1. An apparatus comprising:

a storage medium having stored therein a plurality of decryption instructions, a plurality of exception handler instructions, and a plurality of exception-causing instructions; and

an execution unit coupled to the storage medium, the execution unit capable of executing at least one of the plurality of exception handler instructions in response to at least one of the plurality of exception-causing instructions.

2. The apparatus recited in claim 1, wherein the execution unit is to execute the at least one of the plurality of exception handler instructions, in response to the at least one of the plurality of exception-causing instructions, only during a period when the execution unit is to execute decryption instructions.

3. The apparatus recited in claim 1, wherein the execution unit is to determine whether execution of the at least one of the plurality of exception handler instructions is to be performed and, if not, the execution unit is to terminate execution of the decryption instructions.

4. The apparatus recited in claim 1, wherein the execution unit is to determine whether execution of the at least one of the plurality of exception handler instructions is to be performed and, if so, the execution unit executes the at least one of the plurality of exception handler instructions, performs one or more fixups, and continues to execute the decryption instructions.

5. The apparatus recited in claim 1, wherein the execution unit is to check whether any of the plurality of exception handler instructions have been tampered with and, if so, the execution unit is to terminate execution of the decryption instructions.

Page images and extracted text:
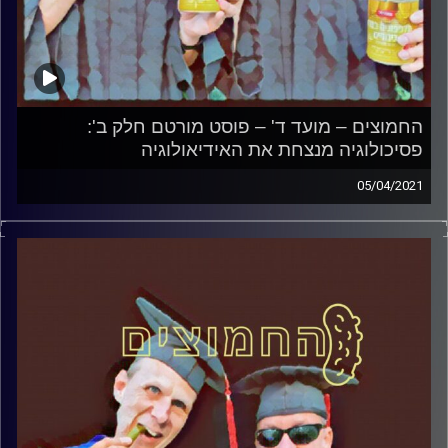
החמוצים – מועד ד' – פוסט מורטם חלק ב':
פסיכולוגיה מנצחת את האידיאולוגיה
05/04/2021
החמוצים – בפעם הרביעית
המערכת הפוליטית על ספת הפסיכולוג,
עם פרופסור בועז בן-דוד ופרופסור גלעד
הירשברגר
והפעם:מועד ד' – פוסט מורטם חלק ב':
פסיכולוגיה מנצחת את האידיאולוגיה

> [EXERCISE PROMPT]
From the apparatus claims above, quote the stretch from "4. The apparatus" through "execute the decryption instructions.".

> [FINISHED EXERCISE]
4. The apparatus recited in claim 1, wherein the execution unit is to determine whether execution of the at least one of the plurality of exception handler instructions is to be performed and, if so, the execution unit executes the at least one of the plurality of exception handler instructions, performs one or more fixups, and continues to execute the decryption instructions.